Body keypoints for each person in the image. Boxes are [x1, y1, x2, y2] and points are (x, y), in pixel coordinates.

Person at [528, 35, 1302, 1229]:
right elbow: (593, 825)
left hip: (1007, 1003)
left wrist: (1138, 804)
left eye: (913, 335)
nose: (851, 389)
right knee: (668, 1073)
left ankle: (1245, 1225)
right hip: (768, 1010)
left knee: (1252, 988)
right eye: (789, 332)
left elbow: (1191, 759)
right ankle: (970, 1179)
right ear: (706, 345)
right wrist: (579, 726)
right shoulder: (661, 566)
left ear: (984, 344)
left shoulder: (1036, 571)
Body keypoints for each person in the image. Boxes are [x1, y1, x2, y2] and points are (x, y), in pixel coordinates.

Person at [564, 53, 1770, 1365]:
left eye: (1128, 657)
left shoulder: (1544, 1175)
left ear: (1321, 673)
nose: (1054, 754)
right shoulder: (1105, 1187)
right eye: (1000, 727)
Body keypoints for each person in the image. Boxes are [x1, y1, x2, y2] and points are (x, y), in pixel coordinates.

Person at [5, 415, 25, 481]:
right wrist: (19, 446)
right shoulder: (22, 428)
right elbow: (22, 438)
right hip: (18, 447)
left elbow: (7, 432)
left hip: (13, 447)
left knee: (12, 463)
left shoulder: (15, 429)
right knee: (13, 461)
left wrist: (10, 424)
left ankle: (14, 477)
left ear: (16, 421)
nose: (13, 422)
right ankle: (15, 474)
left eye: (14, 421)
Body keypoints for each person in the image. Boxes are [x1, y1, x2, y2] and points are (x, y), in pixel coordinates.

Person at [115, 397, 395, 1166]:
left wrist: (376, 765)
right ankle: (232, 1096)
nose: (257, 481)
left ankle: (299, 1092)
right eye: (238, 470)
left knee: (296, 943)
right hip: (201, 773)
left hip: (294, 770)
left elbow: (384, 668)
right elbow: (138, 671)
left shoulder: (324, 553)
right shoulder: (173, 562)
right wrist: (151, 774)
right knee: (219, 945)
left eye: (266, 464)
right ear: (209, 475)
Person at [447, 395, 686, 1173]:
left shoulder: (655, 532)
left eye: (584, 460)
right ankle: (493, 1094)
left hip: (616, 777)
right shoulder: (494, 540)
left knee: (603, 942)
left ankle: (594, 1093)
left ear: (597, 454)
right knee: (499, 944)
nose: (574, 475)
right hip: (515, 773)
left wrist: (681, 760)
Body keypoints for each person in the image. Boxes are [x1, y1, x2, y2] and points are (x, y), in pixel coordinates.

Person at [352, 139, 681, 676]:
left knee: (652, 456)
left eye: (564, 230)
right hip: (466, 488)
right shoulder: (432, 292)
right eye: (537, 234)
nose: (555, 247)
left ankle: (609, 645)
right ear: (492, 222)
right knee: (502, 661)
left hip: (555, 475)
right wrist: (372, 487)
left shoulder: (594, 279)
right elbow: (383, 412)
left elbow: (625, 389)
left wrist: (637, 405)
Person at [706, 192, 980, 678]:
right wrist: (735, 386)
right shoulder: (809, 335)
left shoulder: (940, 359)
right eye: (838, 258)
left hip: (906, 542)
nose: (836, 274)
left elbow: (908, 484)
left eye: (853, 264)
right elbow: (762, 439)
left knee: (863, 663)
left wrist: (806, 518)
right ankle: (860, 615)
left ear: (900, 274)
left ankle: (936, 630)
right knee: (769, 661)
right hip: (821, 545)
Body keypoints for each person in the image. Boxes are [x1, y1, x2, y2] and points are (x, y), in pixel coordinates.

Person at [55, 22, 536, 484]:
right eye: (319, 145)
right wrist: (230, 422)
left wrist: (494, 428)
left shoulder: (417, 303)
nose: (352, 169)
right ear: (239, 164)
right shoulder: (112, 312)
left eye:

· · ·

Once you have read the entries, write them out again without altering a single character.

• RESPONSE TO THIS EXERCISE
Body keypoints for each person in the image. Boxes are [x1, y1, x2, y2] and points are (x, y), in pixel coordinates.

Person at [528, 35, 1302, 1229]:
right elbow: (593, 825)
left hip: (1007, 1003)
left wrist: (1138, 804)
left eye: (913, 335)
nose: (851, 389)
right knee: (668, 1073)
left ankle: (1245, 1225)
right hip: (768, 1010)
left knee: (1252, 988)
right eye: (789, 332)
left elbow: (1191, 759)
right ankle: (970, 1179)
right ear: (706, 345)
right wrist: (579, 726)
right shoulder: (661, 566)
left ear: (984, 344)
left shoulder: (1036, 571)
Body keypoints for each person in the image. Boxes are [x1, y1, x2, y2] and points are (x, y), in pixel coordinates.

Person at [564, 53, 1770, 1365]:
left eye: (1128, 657)
left shoulder: (1544, 1175)
left ear: (1321, 673)
nose: (1054, 754)
right shoulder: (1105, 1187)
right eye: (1000, 727)
Body keypoints for each person in the image. Boxes are [x1, y1, x2, y2] and points are (x, y), in pixel coordinates.

Person at [5, 415, 25, 481]:
right wrist: (19, 446)
right shoulder: (22, 428)
right elbow: (22, 438)
right hip: (18, 447)
left elbow: (7, 432)
left hip: (13, 447)
left knee: (12, 463)
left shoulder: (15, 429)
right knee: (13, 461)
left wrist: (10, 424)
left ankle: (14, 477)
left ear: (16, 421)
nose: (13, 422)
right ankle: (15, 474)
left eye: (14, 421)
Body keypoints for each person in the image. Boxes are [x1, y1, x2, y2] and points are (x, y), in pixel coordinates.

Person at [115, 397, 395, 1166]:
left wrist: (376, 765)
right ankle: (232, 1096)
nose: (257, 481)
left ankle: (299, 1092)
right eye: (238, 470)
left knee: (296, 943)
right hip: (201, 773)
left hip: (294, 770)
left elbow: (384, 668)
right elbow: (138, 671)
left shoulder: (324, 553)
right shoulder: (173, 562)
right wrist: (151, 774)
right knee: (219, 945)
left eye: (266, 464)
right ear: (209, 475)
Person at [447, 395, 686, 1173]:
left shoulder: (655, 532)
left eye: (584, 460)
right ankle: (493, 1094)
left hip: (616, 777)
right shoulder: (494, 540)
left knee: (603, 942)
left ankle: (594, 1093)
left ear: (597, 454)
right knee: (499, 944)
nose: (574, 475)
right hip: (515, 773)
left wrist: (681, 760)
Body keypoints for each person in the image. Boxes are [x1, y1, x2, y2] and points are (x, y), in pixel coordinates.

Person at [352, 139, 681, 676]:
left knee: (652, 456)
left eye: (564, 230)
right hip: (466, 488)
right shoulder: (432, 292)
right eye: (537, 234)
nose: (555, 247)
left ankle: (609, 645)
right ear: (492, 222)
right knee: (502, 661)
left hip: (555, 475)
right wrist: (372, 487)
left shoulder: (594, 279)
right elbow: (383, 412)
left elbow: (625, 389)
left wrist: (637, 405)
Person at [706, 192, 980, 678]:
right wrist: (735, 386)
right shoulder: (809, 335)
left shoulder: (940, 359)
right eye: (838, 258)
left hip: (906, 542)
nose: (836, 274)
left elbow: (908, 484)
left eye: (853, 264)
right elbow: (762, 439)
left knee: (863, 663)
left wrist: (806, 518)
right ankle: (860, 615)
left ear: (900, 274)
left ankle: (936, 630)
right knee: (769, 661)
right hip: (821, 545)
Body keypoints for each person in the image. Boxes are [x1, y1, x2, y2] and points are (x, y), in pixel coordinates.

Person at [55, 22, 536, 484]:
right eye: (319, 145)
right wrist: (230, 422)
left wrist: (494, 428)
left shoulder: (417, 303)
nose: (352, 169)
right ear: (239, 164)
right shoulder: (112, 312)
left eye:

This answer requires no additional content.